- _To-do item_:
Rewrite the text of the data below, replacing every "Proceedings" with "Papers" and keeping everything else the same. Give only the text and leave out the pictures.

[Stored data entries]
BEGIN
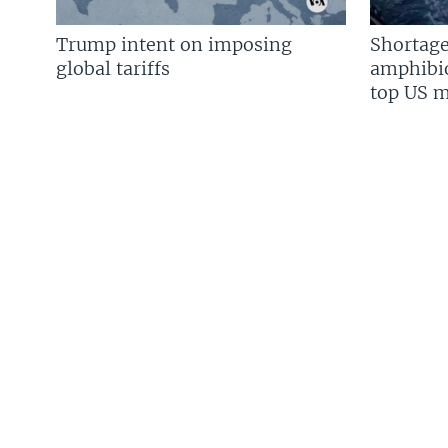
Trump intent on imposing
Shortage
global tariffs
amphibio
top US mi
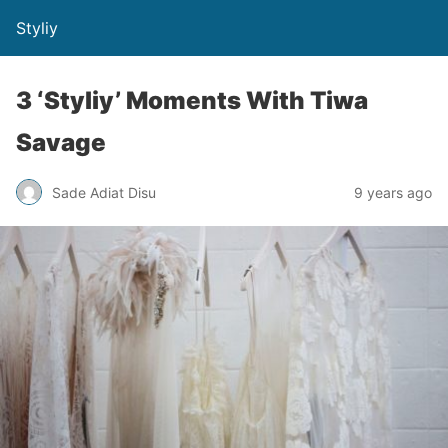
Styliy
3 ‘Styliy’ Moments With Tiwa
Savage
Sade Adiat Disu
9 years ago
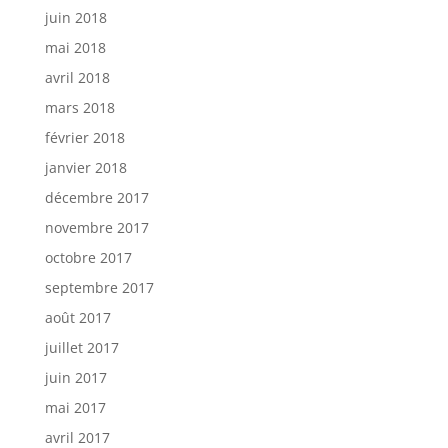
juin 2018
mai 2018
avril 2018
mars 2018
février 2018
janvier 2018
décembre 2017
novembre 2017
octobre 2017
septembre 2017
août 2017
juillet 2017
juin 2017
mai 2017
avril 2017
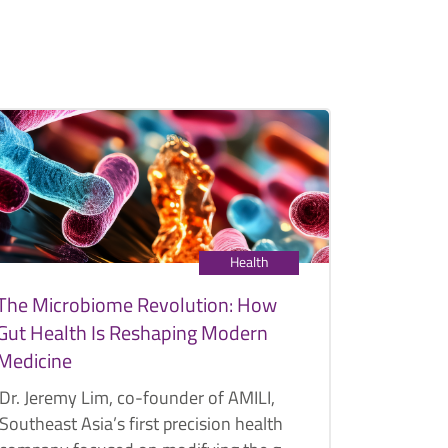
Health
The Microbiome Revolution: How
Gut Health Is Reshaping Modern
Medicine
Dr. Jeremy Lim, co-founder of AMILI,
Southeast Asia’s first precision health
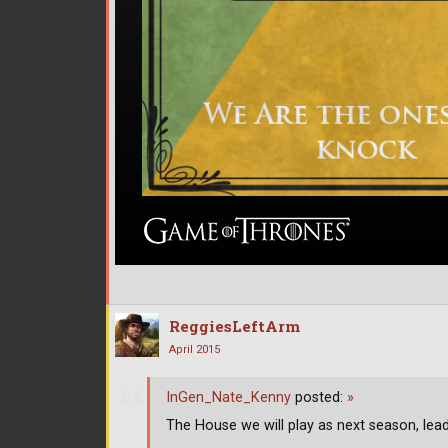
ReggiesLeftArm
April 2015
InGen_Nate_Kenny
posted:
»
The House we will play as next season, lea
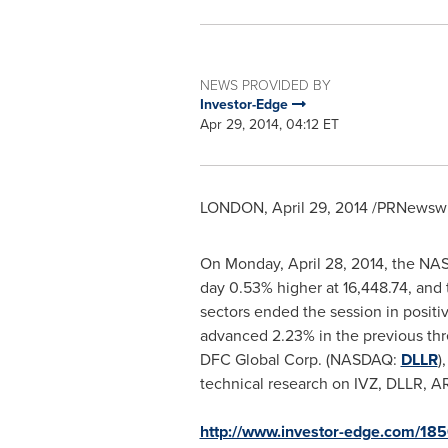
NEWS PROVIDED BY
Investor-Edge
Apr 29, 2014, 04:12 ET
LONDON
,
April 29, 2014
/PRNewswir
On
Monday, April 28, 2014
, the NA
day 0.53% higher at 16,448.74, and
sectors ended the session in posit
advanced 2.23% in the previous thr
DFC Global Corp. (NASDAQ:
DLLR
)
technical research on IVZ, DLLR, 
http://www.investor-edge.com/185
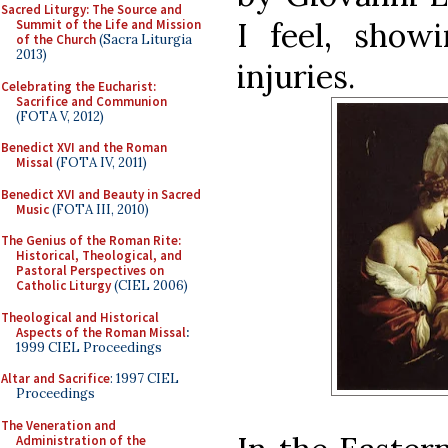
Sacred Liturgy: The Source and
I feel, show
Summit of the Life and Mission
of the Church
(Sacra Liturgia
2013)
injuries.
Celebrating the Eucharist:
Sacrifice and Communion
(FOTA V, 2012)
Benedict XVI and the Roman
Missal
(FOTA IV, 2011)
Benedict XVI and Beauty in Sacred
Music
(FOTA III, 2010)
The Genius of the Roman Rite:
Historical, Theological, and
Pastoral Perspectives on
Catholic Liturgy
(CIEL 2006)
Theological and Historical
Aspects of the Roman Missal
:
1999 CIEL Proceedings
Altar and Sacrifice
: 1997 CIEL
Proceedings
The Veneration and
Administration of the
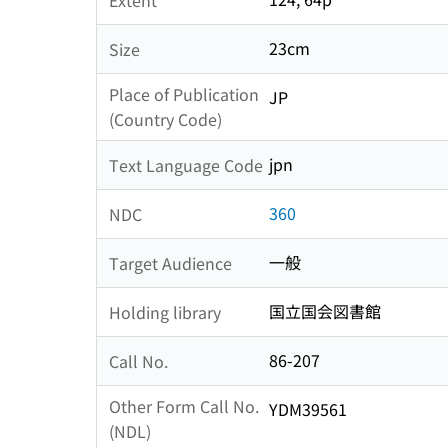
23cm
Size
Place of Publication
JP
(Country Code)
jpn
Text Language Code
360
NDC
一般
Target Audience
国立国会図書館
Holding library
86-207
Call No.
Other Form Call No.
YDM39561
(NDL)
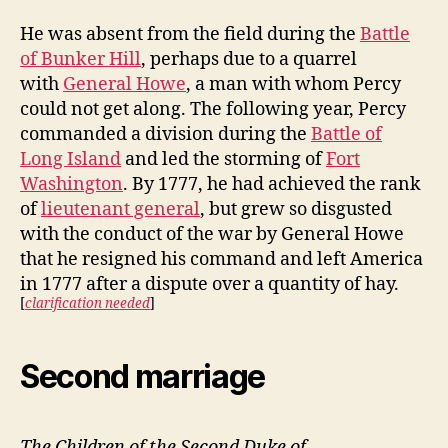
He was absent from the field during the
Battle
of Bunker Hill
, perhaps due to a quarrel
with
General Howe
, a man with whom Percy
could not get along. The following year, Percy
commanded a division during the
Battle of
Long Island
and led the storming of
Fort
Washington
. By 1777, he had achieved the rank
of
lieutenant general
, but grew so disgusted
with the conduct of the war by General Howe
that he resigned his command and left America
in 1777 after a dispute over a quantity of hay.
[
clarification needed
]
Second marriage
The Children of the Second Duke of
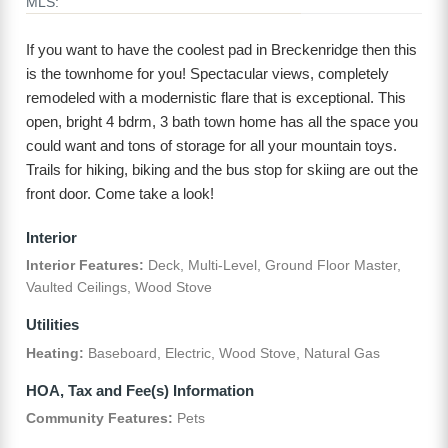
MLS:
If you want to have the coolest pad in Breckenridge then this
is the townhome for you! Spectacular views, completely
remodeled with a modernistic flare that is exceptional. This
open, bright 4 bdrm, 3 bath town home has all the space you
could want and tons of storage for all your mountain toys.
Trails for hiking, biking and the bus stop for skiing are out the
front door. Come take a look!
Interior
Interior Features:
Deck, Multi-Level, Ground Floor Master,
Vaulted Ceilings, Wood Stove
Utilities
Heating:
Baseboard, Electric, Wood Stove, Natural Gas
HOA, Tax and Fee(s) Information
Community Features:
Pets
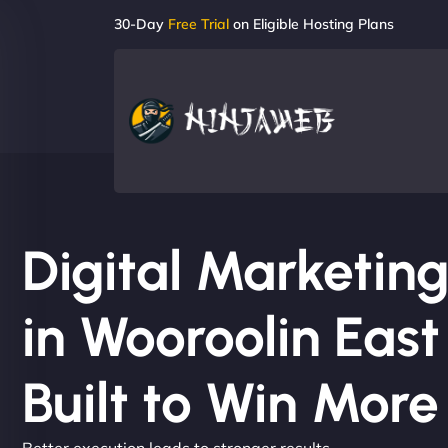
30-Day
Free Trial
on Eligible Hosting Plans
Digital Marketi
in Wooroolin East
Built to Win Mor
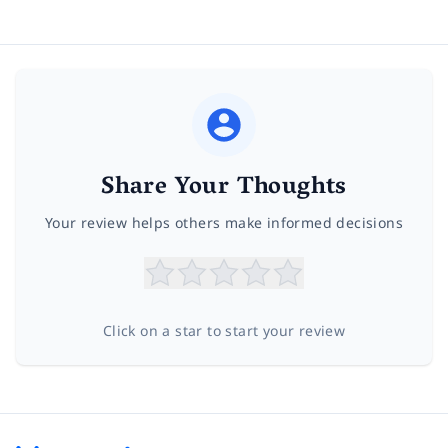
Share Your Thoughts
Your review helps others make informed decisions
Click on a star to start your review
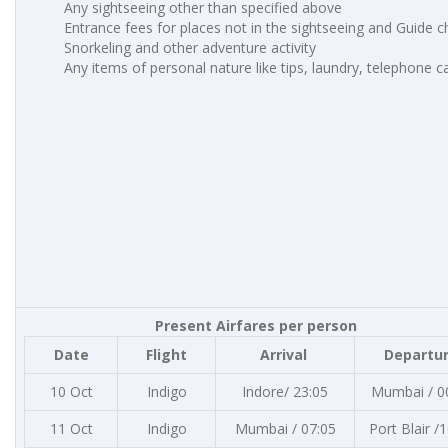
Any sightseeing other than specified above
Entrance fees for places not in the sightseeing and Guide 
Snorkeling and other adventure activity
Any items of personal nature like tips, laundry, telephone cal
Present Airfares per person
Date
Flight
Arrival
Departu
10 Oct
Indigo
Indore/ 23:05
Mumbai / 0
11 Oct
Indigo
Mumbai / 07:05
Port Blair /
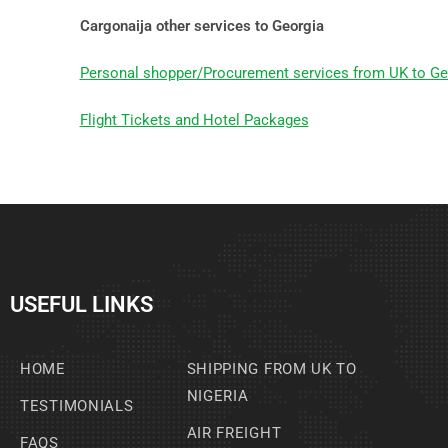
Cargonaija other services to Georgia
Personal shopper/Procurement services from UK to Ge
Flight Tickets and Hotel Packages
USEFUL LINKS
HOME
SHIPPING FROM UK TO
NIGERIA
TESTIMONIALS
AIR FREIGHT
FAQS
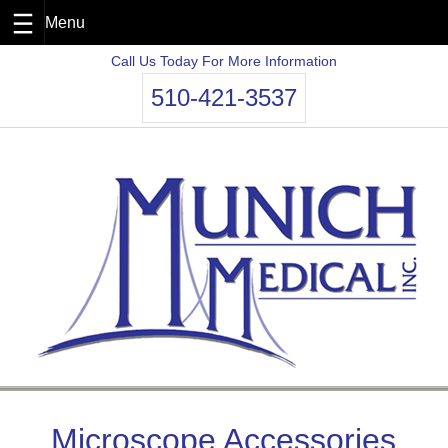
Skip
Call Us Today For More Information
to
510-421-3537
content
Microscope Accessories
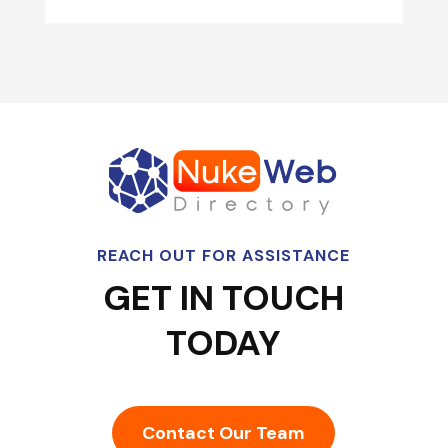
REACH OUT FOR ASSISTANCE
GET IN TOUCH
TODAY
Contact Our Team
END
- _Written answer_:
Trump intent on imposing
Shortage
global tariffs
amphibio
top US mi
Styliy
3 ‘Styliy’ Moments With Tiwa
Savage
Sade Adiat Disu
9 years ago
juin 2018
mai 2018
avril 2018
mars 2018
février 2018
janvier 2018
décembre 2017
novembre 2017
octobre 2017
septembre 2017
août 2017
juillet 2017
juin 2017
mai 2017
avril 2017
Health
The Microbiome Revolution: How
Gut Health Is Reshaping Modern
Medicine
Dr. Jeremy Lim, co-founder of AMILI,
Southeast Asia’s first precision health
ReggiesLeftArm
April 2015
InGen_Nate_Kenny
posted:
»
The House we will play as next season, lea
NEWS PROVIDED BY
Investor-Edge
Apr 29, 2014, 04:12 ET
LONDON
,
April 29, 2014
/PRNewswir
On
Monday, April 28, 2014
, the NA
day 0.53% higher at 16,448.74, and
sectors ended the session in posit
advanced 2.23% in the previous thr
DFC Global Corp. (NASDAQ:
DLLR
)
technical research on IVZ, DLLR, 
http://www.investor-edge.com/185
Sacred Liturgy: The Source and
I feel, show
Summit of the Life and Mission
of the Church
(Sacra Liturgia
2013)
injuries.
Celebrating the Eucharist:
Sacrifice and Communion
(FOTA V, 2012)
Benedict XVI and the Roman
Missal
(FOTA IV, 2011)
Benedict XVI and Beauty in Sacred
Music
(FOTA III, 2010)
The Genius of the Roman Rite:
Historical, Theological, and
Pastoral Perspectives on
Catholic Liturgy
(CIEL 2006)
Theological and Historical
Aspects of the Roman Missal
:
1999 CIEL Papers
Altar and Sacrifice
: 1997 CIEL
Papers
The Veneration and
Administration of the
23cm
Size
Place of Publication
JP
(Country Code)
jpn
Text Language Code
360
NDC
一般
Target Audience
国立国会図書館
Holding library
86-207
Call No.
Other Form Call No.
YDM39561
(NDL)
He was absent from the field during the
Battle
of Bunker Hill
, perhaps due to a quarrel
with
General Howe
, a man with whom Percy
could not get along. The following year, Percy
commanded a division during the
Battle of
Long Island
and led the storming of
Fort
Washington
. By 1777, he had achieved the rank
of
lieutenant general
, but grew so disgusted
with the conduct of the war by General Howe
that he resigned his command and left America
in 1777 after a dispute over a quantity of hay.
[
clarification needed
]
Second marriage
The Children of the Second Duke of
MLS:
If you want to have the coolest pad in Breckenridge then this
is the townhome for you! Spectacular views, completely
remodeled with a modernistic flare that is exceptional. This
open, bright 4 bdrm, 3 bath town home has all the space you
could want and tons of storage for all your mountain toys.
Trails for hiking, biking and the bus stop for skiing are out the
front door. Come take a look!
Interior
Interior Features:
Deck, Multi-Level, Ground Floor Master,
Vaulted Ceilings, Wood Stove
Utilities
Heating:
Baseboard, Electric, Wood Stove, Natural Gas
HOA, Tax and Fee(s) Information
Community Features:
Pets
30-Day
Free Trial
on Eligible Hosting Plans
Digital Marketi
in Wooroolin East
Built to Win Mor
Share Your Thoughts
Your review helps others make informed decisions
Click on a star to start your review
Any sightseeing other than specified above
Entrance fees for places not in the sightseeing and Guide 
Snorkeling and other adventure activity
Any items of personal nature like tips, laundry, telephone cal
Present Airfares per person
Date
Flight
Arrival
Departu
10 Oct
Indigo
Indore/ 23:05
Mumbai / 0
11 Oct
Indigo
Mumbai / 07:05
Port Blair /
Cargonaija other services to Georgia
Personal shopper/Procurement services from UK to Ge
Flight Tickets and Hotel Packages
USEFUL LINKS
HOME
SHIPPING FROM UK TO
NIGERIA
TESTIMONIALS
AIR FREIGHT
FAQS
Skip
Call Us Today For More Information
to
510-421-3537
content
Microscope Accessories
REACH OUT FOR ASSISTANCE
GET IN TOUCH
TODAY
Contact Our Team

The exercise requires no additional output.